Maybe I can re-evaluate my relationship with success only because, even though I’ve only made a few thousand dollars altogether from my art in the five years I’ve done it for work, someone has already thanked me for making something that resonated with them. Something that told them what they’d wanted and needed to hear without even knowing. The value of that gratitude, of that accomplishment, outstripped even money. When I was making money at writing Amazon singles, even when it was a lot, the satisfaction I felt was very animal. I was always subsisting, surviving, not succeeding in a strictly human way.

I couldn’t have achieved either without passion, which I define stringently as a drive to do something non-essential that defies and outlasts setbacks. Passion is about more than enjoying something: It’s a demanding madness for something that’s not helping you in any material way right now. It’s an irrational drive thoroughly mismatched with capitalism.

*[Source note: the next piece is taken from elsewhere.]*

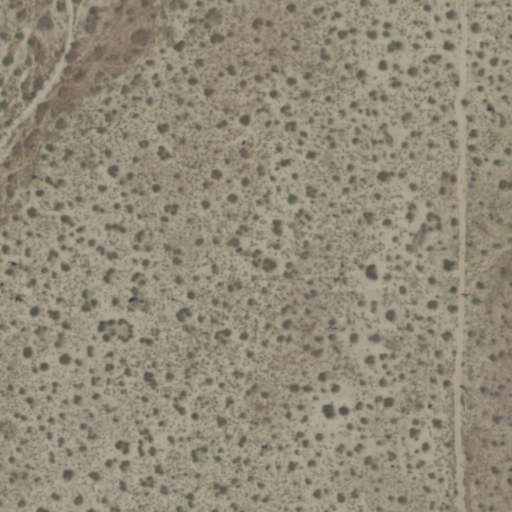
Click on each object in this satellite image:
road: (450, 256)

The only reason I’m using ‘drive’ as opposed to ‘love’ is to keep y’all from getting it twisted. We tend to confuse love and infatuation, and we fall out of one very fast once it stops being fun.

Passion, for reasons we don’t understand, sticks around even after the fun dries up. Whatever we’re passionate about, it’s a game we could keep playing with ourselves indefinitely. We return to it, steal time for it, even when it can’t benefit us. Taken as it is, passion is kind of useless.

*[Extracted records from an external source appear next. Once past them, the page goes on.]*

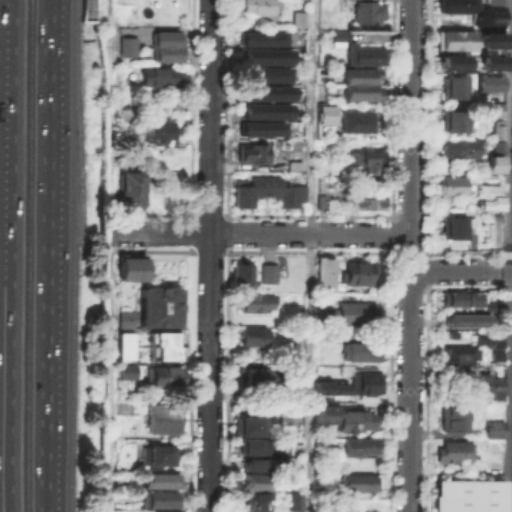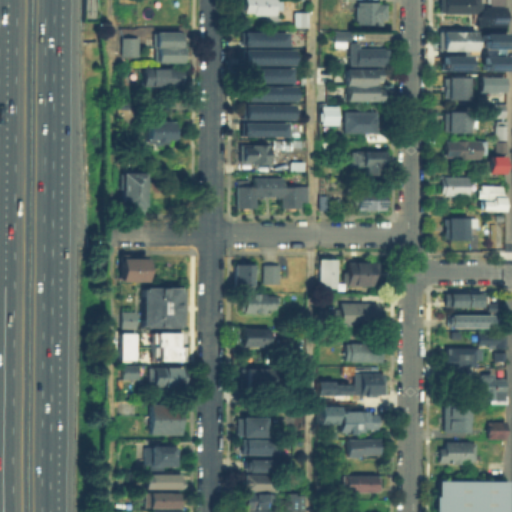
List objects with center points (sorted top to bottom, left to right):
building: (493, 2)
building: (256, 4)
building: (457, 5)
building: (259, 6)
building: (475, 10)
building: (326, 11)
building: (366, 11)
building: (368, 11)
building: (489, 15)
road: (88, 17)
building: (301, 17)
building: (298, 18)
building: (336, 31)
building: (259, 35)
building: (338, 37)
building: (453, 37)
building: (262, 38)
building: (454, 39)
building: (492, 39)
building: (492, 39)
building: (165, 44)
building: (125, 45)
building: (127, 45)
building: (164, 46)
building: (361, 50)
building: (262, 52)
building: (265, 55)
building: (364, 55)
building: (451, 61)
building: (451, 61)
building: (492, 62)
building: (492, 62)
building: (262, 70)
building: (266, 74)
building: (157, 75)
building: (159, 75)
building: (358, 79)
building: (360, 83)
building: (489, 83)
building: (490, 83)
building: (452, 85)
building: (453, 86)
building: (265, 89)
building: (267, 92)
building: (263, 107)
building: (494, 107)
building: (496, 109)
building: (265, 110)
building: (326, 114)
building: (326, 114)
road: (311, 117)
building: (451, 119)
building: (150, 120)
building: (355, 120)
building: (453, 120)
building: (357, 121)
building: (258, 125)
building: (496, 127)
building: (261, 128)
building: (499, 129)
building: (154, 131)
building: (278, 141)
building: (496, 145)
building: (499, 145)
building: (458, 146)
building: (462, 147)
building: (249, 148)
building: (251, 152)
building: (366, 158)
building: (365, 159)
building: (495, 161)
building: (495, 163)
building: (452, 184)
building: (452, 185)
building: (131, 187)
building: (267, 189)
building: (130, 190)
building: (485, 190)
building: (267, 191)
building: (489, 196)
building: (363, 197)
building: (367, 198)
building: (319, 199)
building: (453, 225)
building: (453, 227)
road: (258, 234)
road: (12, 240)
road: (46, 244)
road: (108, 255)
road: (408, 255)
road: (210, 256)
road: (508, 256)
building: (130, 268)
building: (130, 268)
building: (357, 270)
road: (460, 270)
building: (324, 271)
building: (267, 272)
building: (323, 272)
building: (355, 272)
building: (240, 273)
building: (241, 273)
building: (267, 273)
building: (461, 297)
building: (462, 298)
building: (253, 300)
building: (254, 302)
building: (491, 304)
building: (158, 306)
building: (158, 306)
building: (345, 311)
building: (351, 313)
building: (125, 318)
building: (125, 318)
building: (466, 318)
building: (466, 319)
building: (253, 333)
building: (252, 335)
building: (488, 337)
building: (489, 339)
building: (123, 345)
building: (123, 345)
building: (164, 345)
building: (164, 345)
building: (357, 349)
building: (359, 351)
building: (457, 352)
building: (496, 354)
building: (459, 355)
building: (334, 368)
building: (126, 370)
building: (126, 371)
building: (249, 372)
road: (310, 373)
building: (160, 374)
building: (162, 375)
building: (252, 376)
building: (364, 380)
building: (363, 381)
building: (487, 385)
building: (330, 387)
building: (331, 387)
building: (489, 388)
building: (323, 413)
building: (452, 416)
building: (161, 418)
building: (343, 418)
building: (353, 418)
building: (453, 418)
building: (161, 420)
building: (246, 422)
building: (248, 426)
building: (492, 426)
building: (493, 428)
building: (357, 444)
building: (253, 445)
building: (257, 446)
building: (360, 446)
building: (453, 450)
building: (454, 451)
building: (156, 452)
building: (158, 455)
building: (260, 459)
building: (258, 464)
building: (161, 477)
building: (250, 478)
building: (159, 479)
building: (357, 480)
building: (257, 481)
building: (357, 482)
building: (466, 495)
building: (467, 495)
road: (6, 496)
road: (12, 496)
building: (158, 497)
building: (248, 498)
building: (158, 499)
building: (291, 499)
road: (44, 500)
building: (292, 501)
building: (164, 509)
building: (251, 509)
building: (162, 510)
building: (252, 510)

That is, unless you convert it into something useful: Grit. Passion converts more readily and economically into grit than greed or spite. Greed and spite wait for the payout of money (lots!) and revenge (bloody!), and lose their capacity to convert into staying power the longer those needs go unmet. Passion’s needs, being more amorphous and nonsensical, keep you working even when the payout won’t come. While greed and spite are banging on the Skinner levers, passion’s in the corner of the box doing its own thing.

Passion doesn’t make money appear, no, but it can keep you in the game long enough to get good enough and meet enough people that money becomes a fringe benefit of your weirdness. It keeps you writing the book until it’s finished, even. Do you know how long it takes to write a book? As long as it takes, and that could be years with no material reward. Passion can carry you through that. It makes room for the compromises you make to live because it cannot be totally displaced from your life. It can keep you awake to write hundreds or thousands of words a day when your blue collar day job is wringing you out.

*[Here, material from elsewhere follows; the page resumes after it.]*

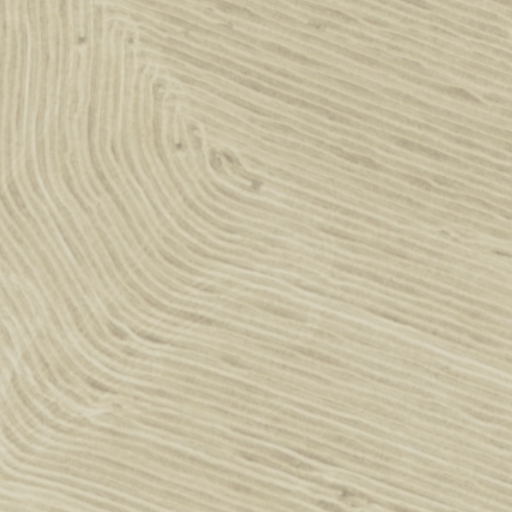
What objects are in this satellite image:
crop: (256, 256)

Passion is patient because it’s impatient. Passion is a possessive brain fungus that directs you into taking the small daily steps toward success without immediate promise of reward. It’s a beautiful, terrible Ophiocordyceps unilateralis of creativity.

The next time you feel your lip curling up at the suggestion that you need passion to succeed, ask yourself:
-Am I equating success with money?
-Am I equating passion with entertainment?
-Am I assuming a one-to-one conversion of that entertainment into money?
-Am I assuming that conversion to be immediate, or damn near immediate?
-Am I just mad because I’ve got it all twisted and I feel insulted?